## [DATA IN THIS EXERCISE]
- - - - -
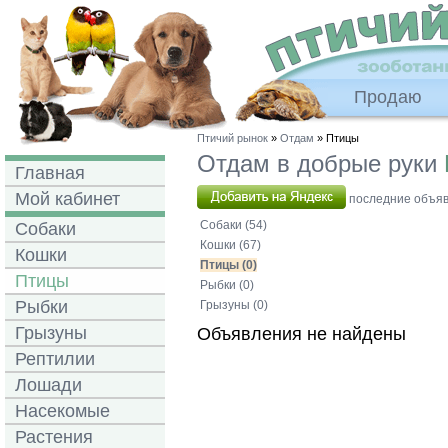
Продаю
Птичий рынок
»
Отдам
» Птицы
Отдам в добрые руки
Главная
Мой кабинет
последние объявл
Собаки (54)
Собаки
Кошки (67)
Кошки
Птицы (0)
Птицы
Рыбки (0)
Рыбки
Грызуны (0)
Грызуны
Объявления не найдены
Рептилии
Лошади
Насекомые
Растения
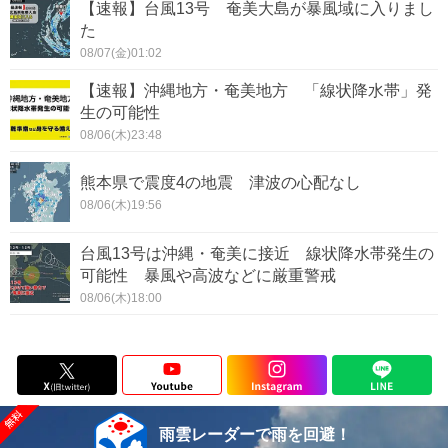
【速報】台風13号 奄美大島が暴風域に入りまし
た
08/07(金)01:02
【速報】沖縄地方・奄美地方 「線状降水帯」発
生の可能性
08/06(木)23:48
熊本県で震度4の地震 津波の心配なし
08/06(木)19:56
台風13号は沖縄・奄美に接近 線状降水帯発生の
可能性 暴風や高波などに厳重警戒
08/06(木)18:00
雨雲レーダーで雨を回避！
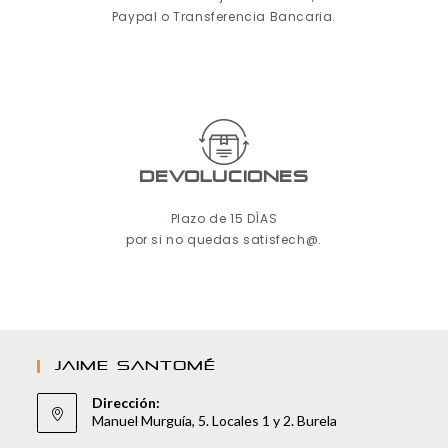
Paypal o Transferencia Bancaria.
Devoluciones
Plazo de 15 DÍAS
por si no quedas satisfech@.
JAIME SANTOMÉ
Dirección:
Manuel Murguía, 5. Locales 1 y 2. Burela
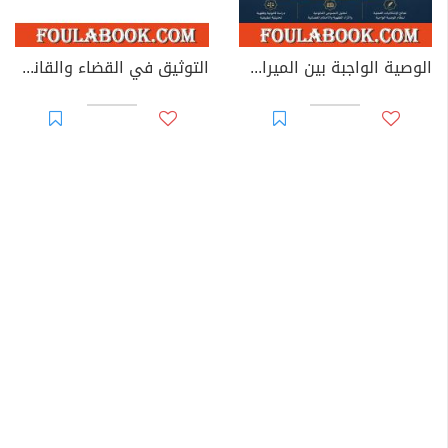
الوصية الواجبة بين الميراث والوصية: دراسة في الطبيعة القانونية والأساس التشريعي وإشكاليات التطبيق
التوثيق في القضاء والقانون المغربيين - الأجزاء من 44 إلى 67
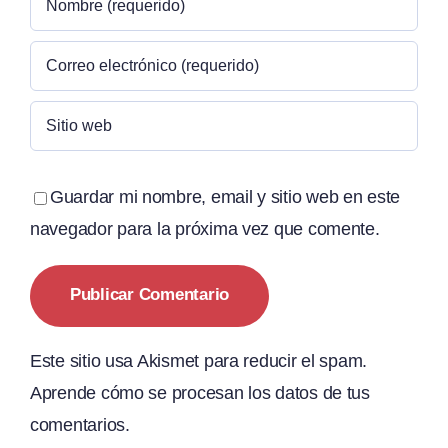
Guardar mi nombre, email y sitio web en este
navegador para la próxima vez que comente.
Este sitio usa Akismet para reducir el spam.
Aprende cómo se procesan los datos de tus
comentarios.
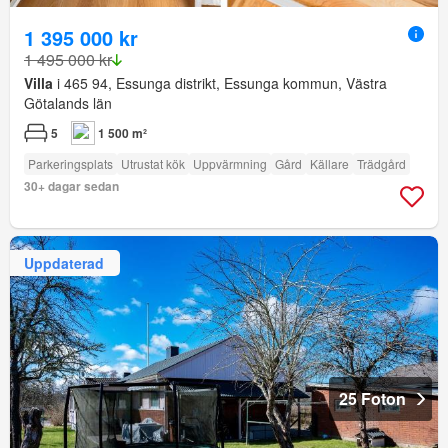
1 395 000 kr
1 495 000 kr
Villa
i 465 94, Essunga distrikt, Essunga kommun, Västra
Götalands län
5
1 500 m²
Parkeringsplats
Utrustat kök
Uppvärmning
Gård
Källare
Trädgård
30+ dagar sedan
Uppdaterad
25 Foton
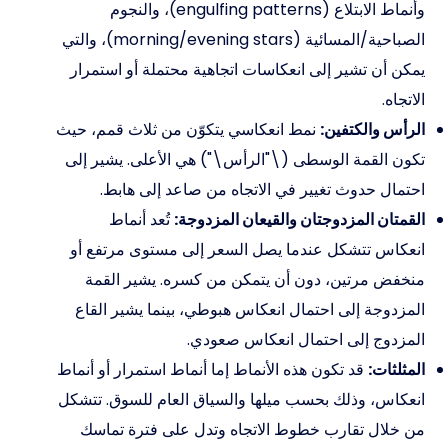
وأنماط الابتلاع (engulfing patterns)، والنجوم
الصباحية/المسائية (morning/evening stars)، والتي
يمكن أن تشير إلى انعكاسات اتجاهية محتملة أو استمرار
الاتجاه.
الرأس والكتفين:
نمط انعكاسي يتكوّن من ثلاث قمم، حيث
تكون القمة الوسطى (\"الرأس\") هي الأعلى. يشير إلى
احتمال حدوث تغيير في الاتجاه من صاعد إلى هابط.
القمتان المزدوجتان والقيعان المزدوجة:
تُعد أنماط
انعكاس تتشكل عندما يصل السعر إلى مستوى مرتفع أو
منخفض مرتين، دون أن يتمكن من كسره. يشير القمة
المزدوجة إلى احتمال انعكاس هبوطي، بينما يشير القاع
المزدوج إلى احتمال انعكاس صعودي.
المثلثات:
قد تكون هذه الأنماط إما أنماط استمرار أو أنماط
انعكاس، وذلك بحسب ميلها والسياق العام للسوق. تتشكل
من خلال تقارب خطوط الاتجاه وتدل على فترة تماسك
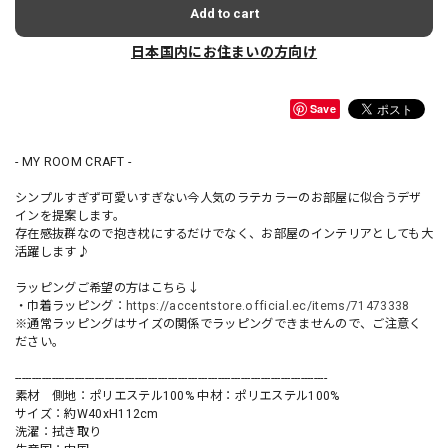
Add to cart
日本国内にお住まいの方向け
Save
- MY ROOM CRAFT -
シンプルすぎず可愛いすぎない今人気のラテカラーのお部屋に似合うデザ
インを提案します。
存在感抜群なので抱き枕にするだけでなく、お部屋のインテリアとしても大
活躍します♪
ラッピングご希望の方はこちら↓
・巾着ラッピング：
https://accentstore.official.ec/items/71473338
※通常ラッピングはサイズの関係でラッピングできませんので、ご注意く
ださい。
----------------------------------------------------------------------------------------------
素材 側地：ポリエステル100% 中材：ポリエステル100%
サイズ：約W40xH112cm
洗濯：拭き取り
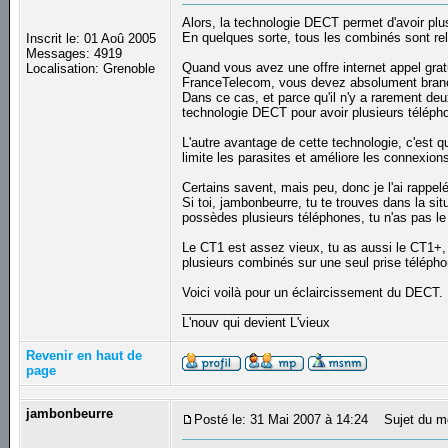
Alors, la technologie DECT permet d'avoir plu
En quelques sorte, tous les combinés sont reli
Inscrit le: 01 Aoû 2005
Messages: 4919
Quand vous avez une offre internet appel grat
Localisation: Grenoble
FranceTelecom, vous devez absolument branc
Dans ce cas, et parce qu'il n'y a rarement deu
technologie DECT pour avoir plusieurs téléph
L'autre avantage de cette technologie, c'est qu
limite les parasites et améliore les connexion
Certains savent, mais peu, donc je l'ai rappelé
Si toi, jambonbeurre, tu te trouves dans la si
possèdes plusieurs téléphones, tu n'as pas l
Le CT1 est assez vieux, tu as aussi le CT1+, 
plusieurs combinés sur une seul prise télépho
Voici voilà pour un éclaircissement du DECT.
_________________
L'nouv qui devient L'vieux
Revenir en haut de
page
jambonbeurre
Posté le: 31 Mai 2007 à 14:24
Sujet du m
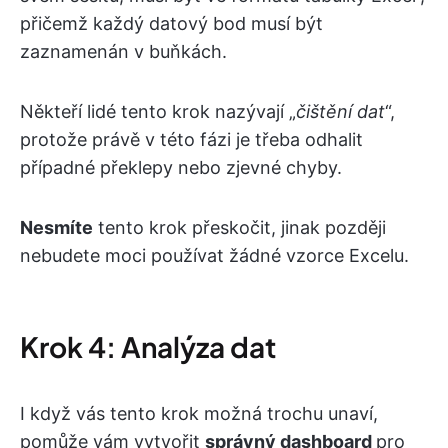
přičemž každý datový bod musí být
zaznamenán v buňkách.
Někteří lidé tento krok nazývají „
čištění dat
“,
protože právě v této fázi je třeba odhalit
případné překlepy nebo zjevné chyby.
Nesmíte
tento krok přeskočit, jinak později
nebudete moci používat žádné vzorce Excelu.
Krok 4: Analýza dat
I když vás tento krok možná trochu unaví,
pomůže vám vytvořit
správný
dashboard
pro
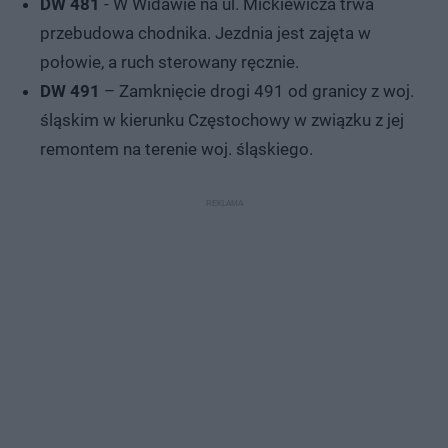
DW 481
- W Widawie na ul. Mickiewicza trwa
przebudowa chodnika. Jezdnia jest zajęta w
połowie, a ruch sterowany ręcznie.
DW 491
– Zamknięcie drogi 491 od granicy z woj.
śląskim w kierunku Częstochowy w związku z jej
remontem na terenie woj. śląskiego.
- - - - -
## [THE PROBLEM]
Can you print every line of text from the entries above, unchanged and in the same order, with the pictures left out?

## [EXERCISE RESPONSE]
Продаю
Птичий рынок
»
Отдам
» Птицы
Отдам в добрые руки
Главная
Мой кабинет
последние объявл
Собаки (54)
Собаки
Кошки (67)
Кошки
Птицы (0)
Птицы
Рыбки (0)
Рыбки
Грызуны (0)
Грызуны
Объявления не найдены
Рептилии
Лошади
Насекомые
Растения
【速報】台風13号 奄美大島が暴風域に入りまし
た
08/07(金)01:02
【速報】沖縄地方・奄美地方 「線状降水帯」発
生の可能性
08/06(木)23:48
熊本県で震度4の地震 津波の心配なし
08/06(木)19:56
台風13号は沖縄・奄美に接近 線状降水帯発生の
可能性 暴風や高波などに厳重警戒
08/06(木)18:00
雨雲レーダーで雨を回避！
Paypal o Transferencia Bancaria.
Devoluciones
Plazo de 15 DÍAS
por si no quedas satisfech@.
JAIME SANTOMÉ
Dirección:
Manuel Murguía, 5. Locales 1 y 2. Burela
الوصية الواجبة بين الميراث والوصية: دراسة في الطبيعة القانونية والأساس التشريعي وإشكاليات التطبيق
التوثيق في القضاء والقانون المغربيين - الأجزاء من 44 إلى 67
Guardar mi nombre, email y sitio web en este
navegador para la próxima vez que comente.
Este sitio usa Akismet para reducir el spam.
Aprende cómo se procesan los datos de tus
comentarios.
1 395 000 kr
1 495 000 kr
Villa
i 465 94, Essunga distrikt, Essunga kommun, Västra
Götalands län
5
1 500 m²
Parkeringsplats
Utrustat kök
Uppvärmning
Gård
Källare
Trädgård
30+ dagar sedan
Uppdaterad
25 Foton
وأنماط الابتلاع (engulfing patterns)، والنجوم
الصباحية/المسائية (morning/evening stars)، والتي
يمكن أن تشير إلى انعكاسات اتجاهية محتملة أو استمرار
الاتجاه.
الرأس والكتفين:
نمط انعكاسي يتكوّن من ثلاث قمم، حيث
تكون القمة الوسطى (\"الرأس\") هي الأعلى. يشير إلى
احتمال حدوث تغيير في الاتجاه من صاعد إلى هابط.
القمتان المزدوجتان والقيعان المزدوجة:
تُعد أنماط
انعكاس تتشكل عندما يصل السعر إلى مستوى مرتفع أو
منخفض مرتين، دون أن يتمكن من كسره. يشير القمة
المزدوجة إلى احتمال انعكاس هبوطي، بينما يشير القاع
المزدوج إلى احتمال انعكاس صعودي.
المثلثات:
قد تكون هذه الأنماط إما أنماط استمرار أو أنماط
انعكاس، وذلك بحسب ميلها والسياق العام للسوق. تتشكل
من خلال تقارب خطوط الاتجاه وتدل على فترة تماسك
Add to cart
日本国内にお住まいの方向け
Save
- MY ROOM CRAFT -
シンプルすぎず可愛いすぎない今人気のラテカラーのお部屋に似合うデザ
インを提案します。
存在感抜群なので抱き枕にするだけでなく、お部屋のインテリアとしても大
活躍します♪
ラッピングご希望の方はこちら↓
・巾着ラッピング：
https://accentstore.official.ec/items/71473338
※通常ラッピングはサイズの関係でラッピングできませんので、ご注意く
ださい。
----------------------------------------------------------------------------------------------
素材 側地：ポリエステル100% 中材：ポリエステル100%
サイズ：約W40xH112cm
洗濯：拭き取り
Alors, la technologie DECT permet d'avoir plu
En quelques sorte, tous les combinés sont reli
Inscrit le: 01 Aoû 2005
Messages: 4919
Quand vous avez une offre internet appel grat
Localisation: Grenoble
FranceTelecom, vous devez absolument branc
Dans ce cas, et parce qu'il n'y a rarement deu
technologie DECT pour avoir plusieurs téléph
L'autre avantage de cette technologie, c'est qu
limite les parasites et améliore les connexion
Certains savent, mais peu, donc je l'ai rappelé
Si toi, jambonbeurre, tu te trouves dans la si
possèdes plusieurs téléphones, tu n'as pas l
Le CT1 est assez vieux, tu as aussi le CT1+, 
plusieurs combinés sur une seul prise télépho
Voici voilà pour un éclaircissement du DECT.
_________________
L'nouv qui devient L'vieux
Revenir en haut de
page
jambonbeurre
Posté le: 31 Mai 2007 à 14:24
Sujet du m
přičemž každý datový bod musí být
zaznamenán v buňkách.
Někteří lidé tento krok nazývají „
čištění dat
“,
protože právě v této fázi je třeba odhalit
případné překlepy nebo zjevné chyby.
Nesmíte
tento krok přeskočit, jinak později
nebudete moci používat žádné vzorce Excelu.
Krok 4: Analýza dat
I když vás tento krok možná trochu unaví,
pomůže vám vytvořit
správný
dashboard
pro
DW 481
- W Widawie na ul. Mickiewicza trwa
przebudowa chodnika. Jezdnia jest zajęta w
połowie, a ruch sterowany ręcznie.
DW 491
– Zamknięcie drogi 491 od granicy z woj.
śląskim w kierunku Częstochowy w związku z jej
remontem na terenie woj. śląskiego.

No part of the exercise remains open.